→ Work to be completed
Exactly the lines from the beginning of the records to the line with "nose: (34, 84)", both ends included, are to be given again, and pictures are to be left out.

── The data ──

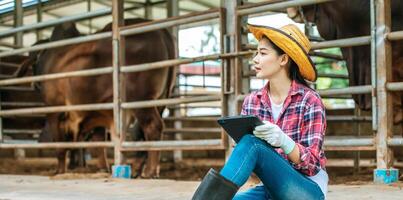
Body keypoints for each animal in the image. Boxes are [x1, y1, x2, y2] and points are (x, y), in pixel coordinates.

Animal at [17, 18, 176, 178]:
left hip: (140, 100)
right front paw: (102, 168)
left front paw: (60, 171)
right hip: (161, 100)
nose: (34, 84)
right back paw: (139, 168)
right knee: (142, 133)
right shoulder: (98, 107)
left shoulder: (54, 109)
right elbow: (98, 139)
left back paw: (150, 171)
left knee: (152, 127)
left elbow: (60, 144)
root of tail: (161, 31)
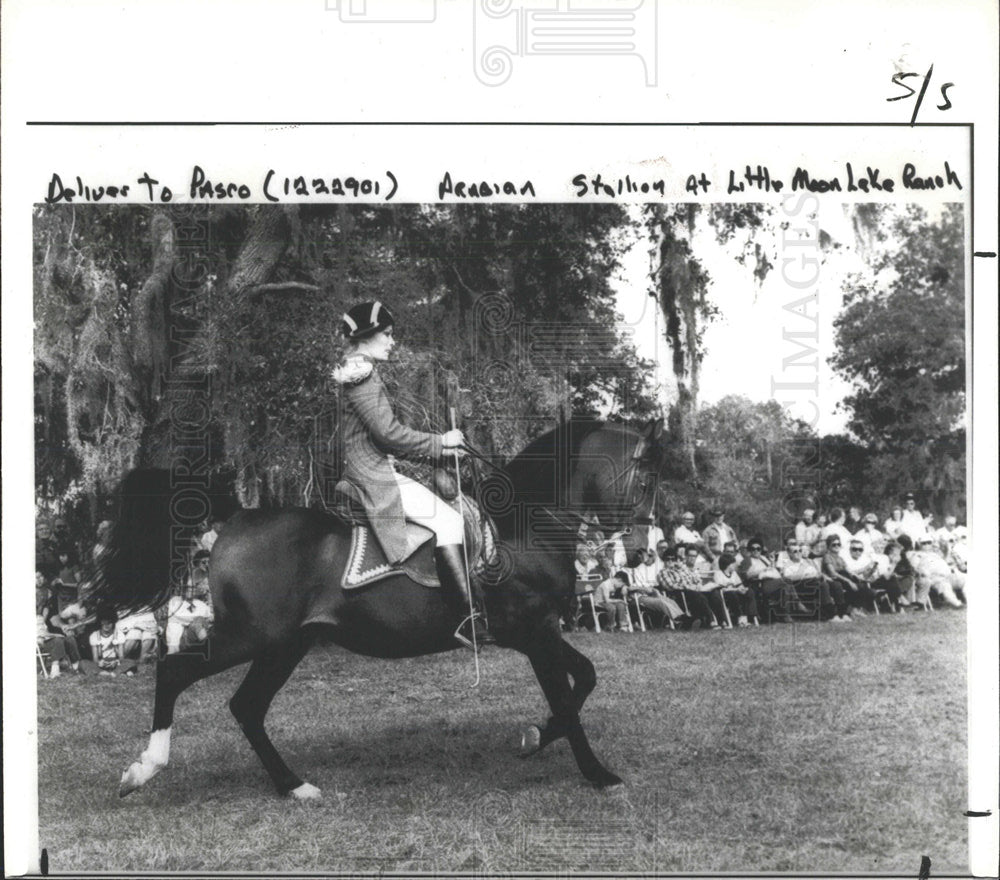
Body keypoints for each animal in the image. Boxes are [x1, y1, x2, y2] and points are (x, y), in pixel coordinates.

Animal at [94, 418, 664, 796]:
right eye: (646, 478)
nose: (641, 550)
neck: (526, 527)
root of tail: (237, 518)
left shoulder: (537, 633)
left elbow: (584, 678)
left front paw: (536, 737)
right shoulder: (535, 632)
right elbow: (568, 698)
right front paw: (596, 772)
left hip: (287, 645)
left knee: (247, 707)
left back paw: (294, 786)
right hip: (251, 637)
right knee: (174, 672)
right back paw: (144, 769)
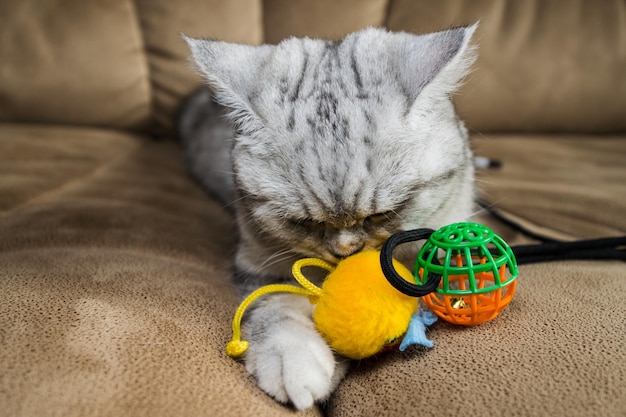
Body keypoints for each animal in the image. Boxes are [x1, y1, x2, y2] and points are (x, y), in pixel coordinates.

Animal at [178, 24, 476, 408]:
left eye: (383, 215)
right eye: (306, 223)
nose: (345, 251)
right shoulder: (260, 269)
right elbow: (275, 308)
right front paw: (295, 362)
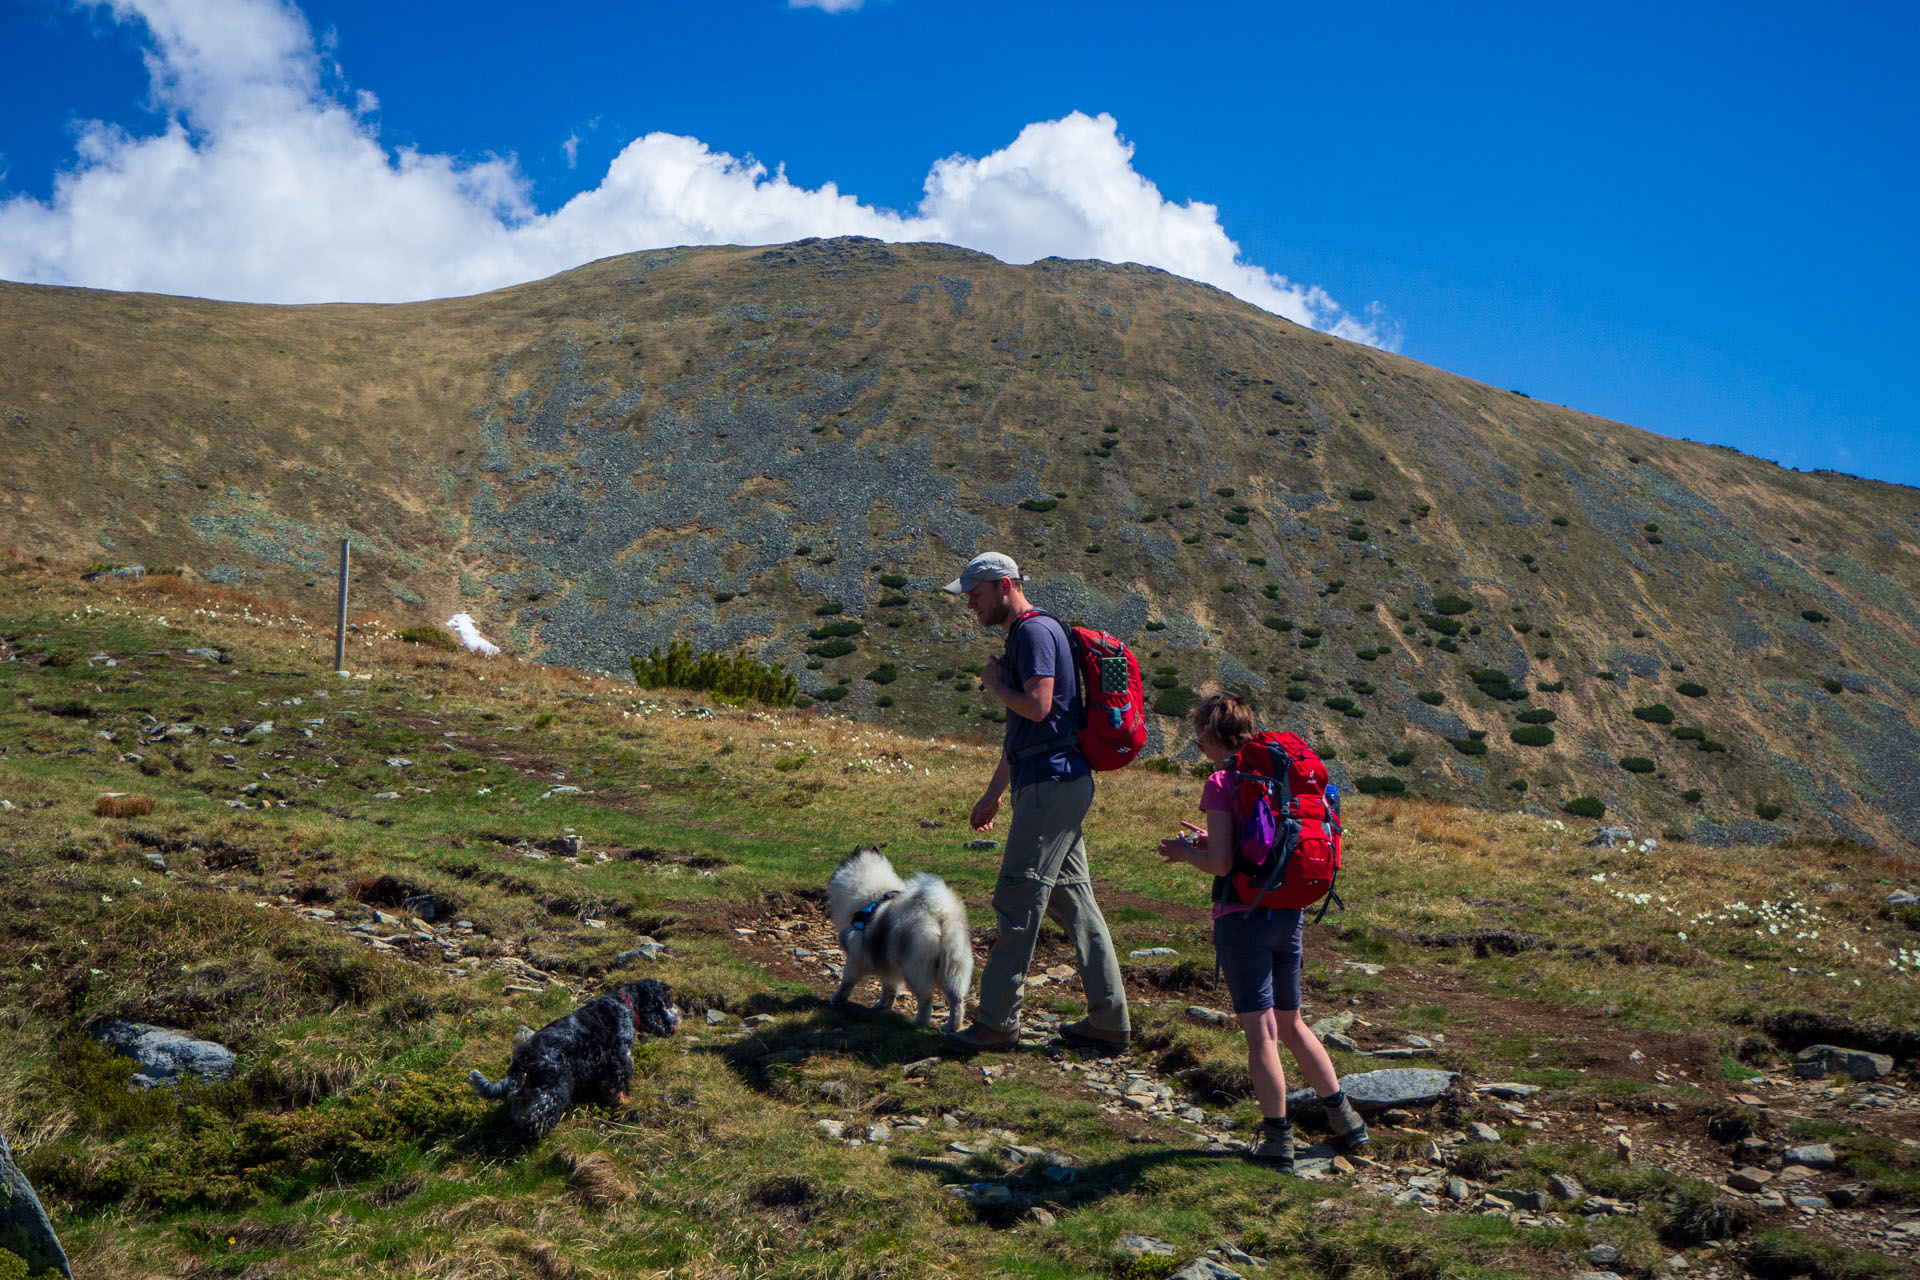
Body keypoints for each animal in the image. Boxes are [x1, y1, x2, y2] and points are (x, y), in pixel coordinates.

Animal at [825, 852, 975, 1028]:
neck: (873, 895)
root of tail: (938, 916)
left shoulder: (856, 957)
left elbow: (847, 981)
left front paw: (837, 999)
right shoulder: (887, 961)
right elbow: (889, 987)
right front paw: (883, 1005)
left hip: (914, 970)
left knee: (926, 1000)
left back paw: (919, 1023)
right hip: (952, 969)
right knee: (956, 1001)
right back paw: (951, 1026)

───

→ Solved problem
Body keypoints for each animal in the image. Boxes are [x1, y1, x2, y2] and points are (x, y), in pixel coordinates.

Animal at [17, 18, 176, 178]:
left hip: (140, 100)
right front paw: (102, 168)
left front paw: (60, 171)
right hip: (161, 100)
nose: (34, 84)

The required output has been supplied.